Personalmente, ritengo che il clamore sulla questione afghana si esaurirà nel giro di poche settimane, quando altri eventi occuperanno le prime pagine. Del resto, sentendo invocare nuovi interventi militari, viene quasi da pensare che sia meglio così. Mi rifaccio sempre a un precetto basilare della medicina che, come ha spesso ripetuto Noam Chomsky, è altrettanto utile in politica: se non puoi essere di aiuto, almeno non aggravare la situazione. Un altro intervento in stile 2001 aggiungerebbe solo danni a danni.

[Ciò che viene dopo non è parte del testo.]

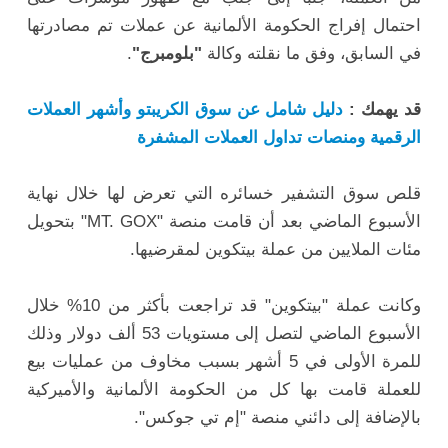
احتمال إفراج الحكومة الألمانية عن عملات تم مصادرتها
في السابق، وفق ما نقلته وكالة
"بلومبرج"
.
قد يهمك :
دليل شامل عن سوق الكريبتو وأشهر العملات
الرقمية ومنصات تداول العملات المشفرة
قلص سوق التشفير خسائره التي تعرض لها خلال نهاية
الأسبوع الماضي بعد أن قامت منصة "MT. GOX" بتحويل
مئات الملايين من عملة بيتكوين لمقرضيها.
وكانت عملة "بيتكوين" قد تراجعت بأكثر من 10% خلال
الأسبوع الماضي لتصل إلى مستويات 53 ألف دولار وذلك
للمرة الأولى في 5 أشهر بسبب مخاوف من عمليات بيع
للعملة قامت بها كل من الحكومة الألمانية والأميركية
بالإضافة إلى دائني منصة "إم تي جوكس".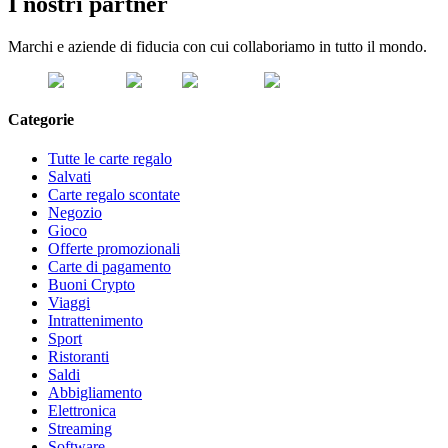
I nostri partner
Marchi e aziende di fiducia con cui collaboriamo in tutto il mondo.
Categorie
Tutte le carte regalo
Salvati
Carte regalo scontate
Negozio
Gioco
Offerte promozionali
Carte di pagamento
Buoni Crypto
Viaggi
Intrattenimento
Sport
Ristoranti
Saldi
Abbigliamento
Elettronica
Streaming
Software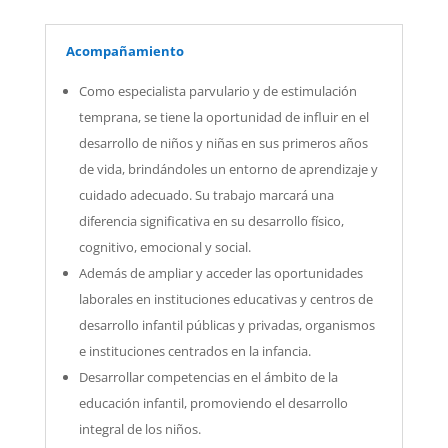
Acompañamiento
Como especialista parvulario y de estimulación
temprana, se tiene la oportunidad de influir en el
desarrollo de niños y niñas en sus primeros años
de vida, brindándoles un entorno de aprendizaje y
cuidado adecuado. Su trabajo marcará una
diferencia significativa en su desarrollo físico,
cognitivo, emocional y social.
Además de ampliar y acceder las oportunidades
laborales en instituciones educativas y centros de
desarrollo infantil públicas y privadas, organismos
e instituciones centrados en la infancia.
Desarrollar competencias en el ámbito de la
educación infantil, promoviendo el desarrollo
integral de los niños.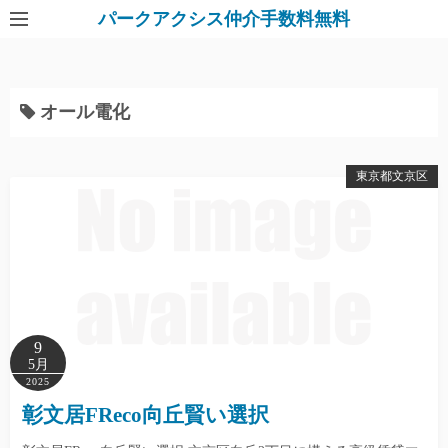
パークアクシス仲介手数料無料
オール電化
東京都文京区
9
5月
2025
彰文居FReco向丘賢い選択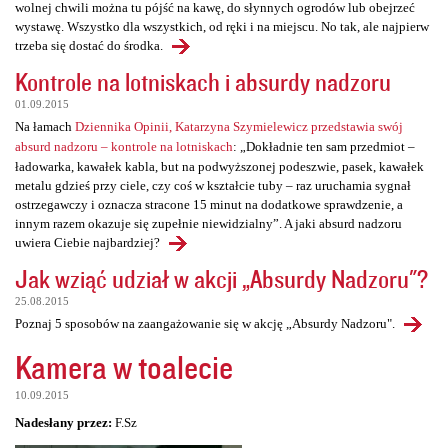
wolnej chwili można tu pójść na kawę, do słynnych ogrodów lub obejrzeć
wystawę. Wszystko dla wszystkich, od ręki i na miejscu. No tak, ale najpierw
trzeba się dostać do środka.
Kontrole na lotniskach i absurdy nadzoru
01.09.2015
Na łamach
Dziennika Opinii, Katarzyna Szymielewicz przedstawia swój
absurd nadzoru – kontrole na lotniskach
: „Dokładnie ten sam przedmiot –
ładowarka, kawałek kabla, but na podwyższonej podeszwie, pasek, kawałek
metalu gdzieś przy ciele, czy coś w kształcie tuby – raz uruchamia sygnał
ostrzegawczy i oznacza stracone 15 minut na dodatkowe sprawdzenie, a
innym razem okazuje się zupełnie niewidzialny”. A jaki absurd nadzoru
uwiera Ciebie najbardziej?
Jak wziąć udział w akcji „Absurdy Nadzoru"?
25.08.2015
Poznaj 5 sposobów na zaangażowanie się w akcję „Absurdy Nadzoru".
Kamera w toalecie
10.09.2015
Nadesłany przez:
F.Sz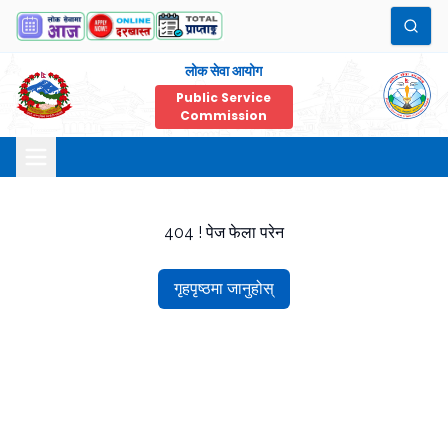
लोक सेवा आयोग
Public Service
Commission
404 ! पेज फेला परेन
गृहपृष्ठमा जानुहोस्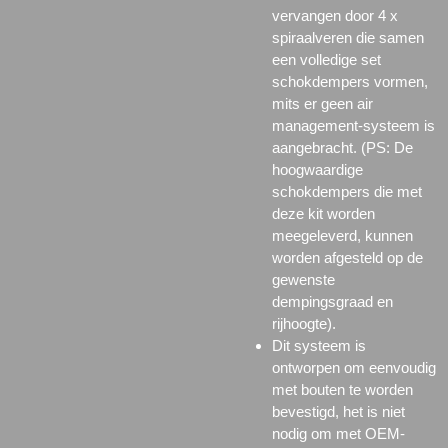
vervangen door 4 x
spiraalveren die samen
een volledige set
schokdempers vormen,
mits er geen
air
management-systeem is
aangebracht. (PS: De
hoogwaardige
schokdempers die met
deze kit worden
meegeleverd, kunnen
worden afgesteld op de
gewenste
dempingsgraad en
rijhoogte).
Dit systeem is
ontworpen om eenvoudig
met bouten te worden
bevestigd, het is niet
nodig om met OEM-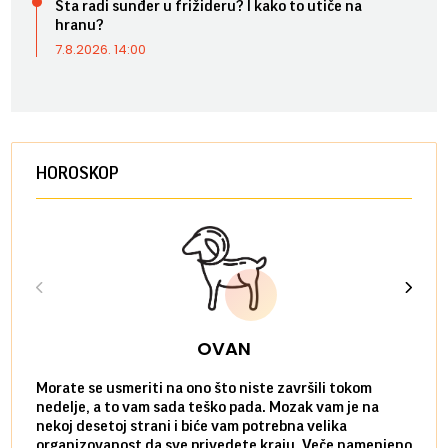
Šta radi sunđer u frižideru? I kako to utiče na
hranu?
7.8.2026. 14:00
HOROSKOP
OVAN
Morate se usmeriti na ono što niste završili tokom
Sve n
nedelje, a to vam sada teško pada. Mozak vam je na
potpu
nekoj desetoj strani i biće vam potrebna velika
stvar
organizovanost da sve privedete kraju. Veče namenjeno
tempo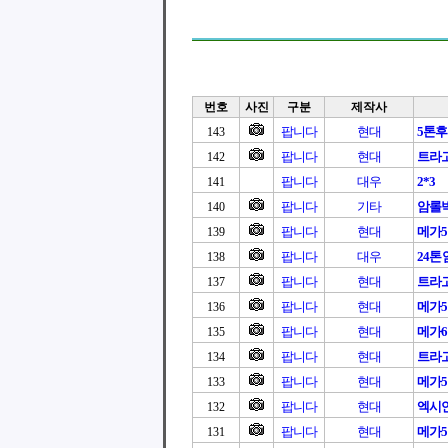
번호
사진
구분
제작사
팝니다
현대
5톤
143
팝니다
현대
트라고 
142
팝니다
대우
2*3
141
팝니다
기타
암롤
140
팝니다
현대
메가
139
팝니다
대우
24
138
팝니다
현대
트라고
137
팝니다
현대
메가
136
팝니다
현대
메가6
135
팝니다
현대
트라고
134
팝니다
현대
메가
133
팝니다
현대
엑시언
132
팝니다
현대
메가
131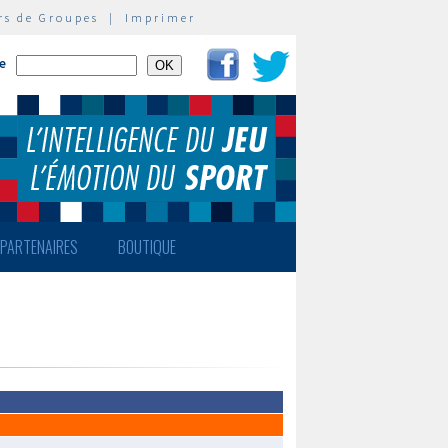
rs de Groupes
|
Imprimer
te
PARTENAIRES
BOUTIQUE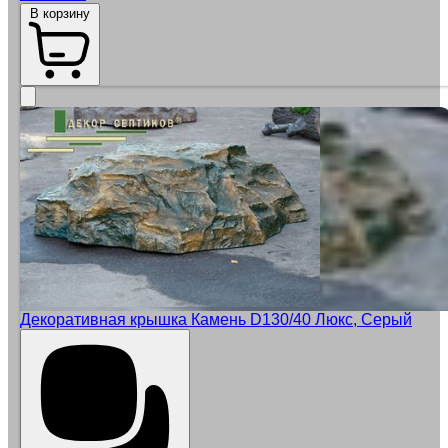
В корзину
Декоративная крышка Камень D130/40 Люкс, Серый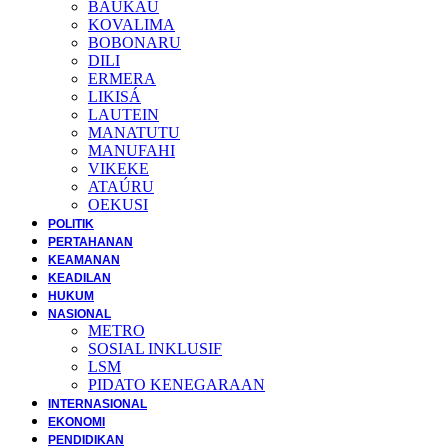
BAUKAU
KOVALIMA
BOBONARU
DILI
ERMERA
LIKISÁ
LAUTEIN
MANATUTU
MANUFAHI
VIKEKE
ATAÚRU
OEKUSI
POLITIK
PERTAHANAN
KEAMANAN
KEADILAN
HUKUM
NASIONAL
METRO
SOSIAL INKLUSIF
LSM
PIDATO KENEGARAAN
INTERNASIONAL
EKONOMI
PENDIDIKAN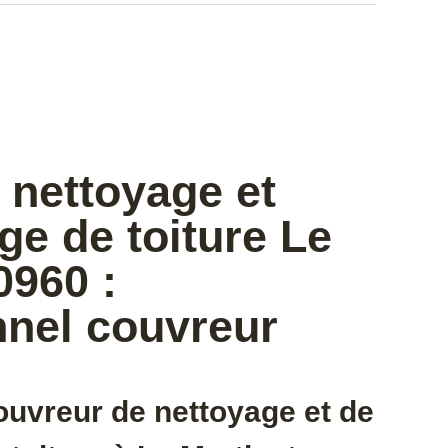
 nettoyage et
e de toiture Le
0960 :
nnel couvreur
ouvreur de nettoyage et de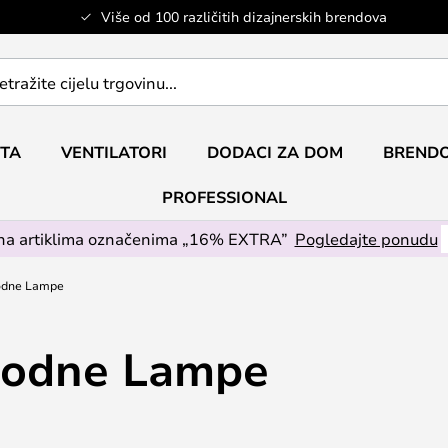
Više od 100 različitih dizajnerskih brendova
ETA
VENTILATORI
DODACI ZA DOM
BRENDO
PROFESSIONAL
na artiklima označenima „16% EXTRA”
Pogledajte ponudu
odne Lampe
Podne Lampe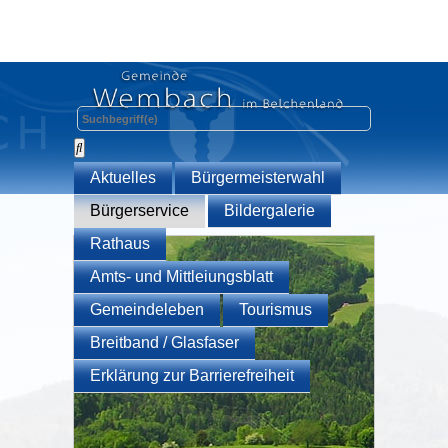
Aktuelles
Bürgermeisterwahl
Bürgerservice
Bildergalerie
Rathaus
Amts- und Mittleiungsblatt
Gemeindeleben
Tourismus
Breitband / Glasfaser
Erklärung zur Barrierefreiheit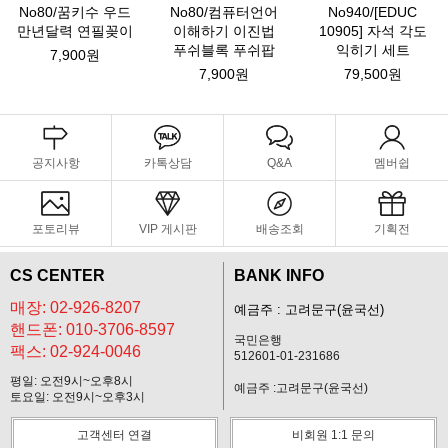
No80/꿈키수 우드
No80/컴퓨터언어
No940/[EDUC
만년달력 연필꽂이
이해하기 이진법
10905] 자석 각도
푸쉬블록 푸쉬팝
익히기 세트
7,900원
7,900원
79,500원
공지사항
카톡상담
Q&A
멤버쉽
포토리뷰
VIP 게시판
배송조회
기획전
CS CENTER
BANK INFO
매장: 02-926-8207
예금주 : 고려문구(윤국선)
핸드폰: 010-3706-8597
국민은행
팩스: 02-924-0046
512601-01-231686
평일: 오전9시~오후8시
예금주 :고려문구(윤국선)
토요일: 오전9시~오후3시
고객센터 연결
비회원 1:1 문의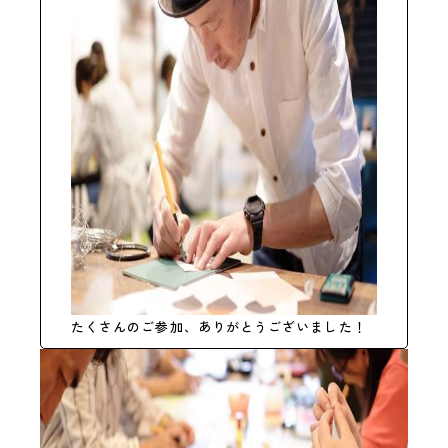
たくさんのご参加、ありがとうございました！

Il neonato emirato islamico entrerà quasi certamente nell’orbita della Cina, che blandirà i talebani per implementare quella ‘modernizzazione senza modernità’ (per usare un’espressione di Latouche) già attuata da Arabia Saudita e Iran, nel tentativo di conciliare progresso tecnico e conservatorismo culturale e sociale. Gli studenti coranici possono infatti apparire ‘arcaici’ per la loro mentalità, ma autoscontro e gelati (vedi le foto che circolano sul Web) non sono gli unici frutti del Progresso a cui ambiscono.

Nel nuovo contesto, come occidentali disponiamo di varie forme di pressione per sostenere i gruppi a rischio, se davvero ne abbiamo a cuore le sorti. In questo momento i talebani hanno interesse a mostrare una facciata vagamente presentabile e gli stessi cinesi, che pure in nome della ‘non ingerenza’ si fanno pochi scrupoli a mercanteggiare con alcuni dei peggiori tiranni al mondo, non possono legarsi ad atrocità troppo in vista. Mantenendo alta l’attenzione internazionale, si possono ottenere dei risultati, quantomeno contenere l’entità della repressione.

Altrimenti, se non riusciamo a sortire nulla di costruttivo o peggio ancora rischiamo di combinare nuovi disastri, lottiamo piuttosto anima e corpo per fermare l’escalation del riscaldamento globale. Se non altro faremo comunque del bene a tutti, afghani compresi.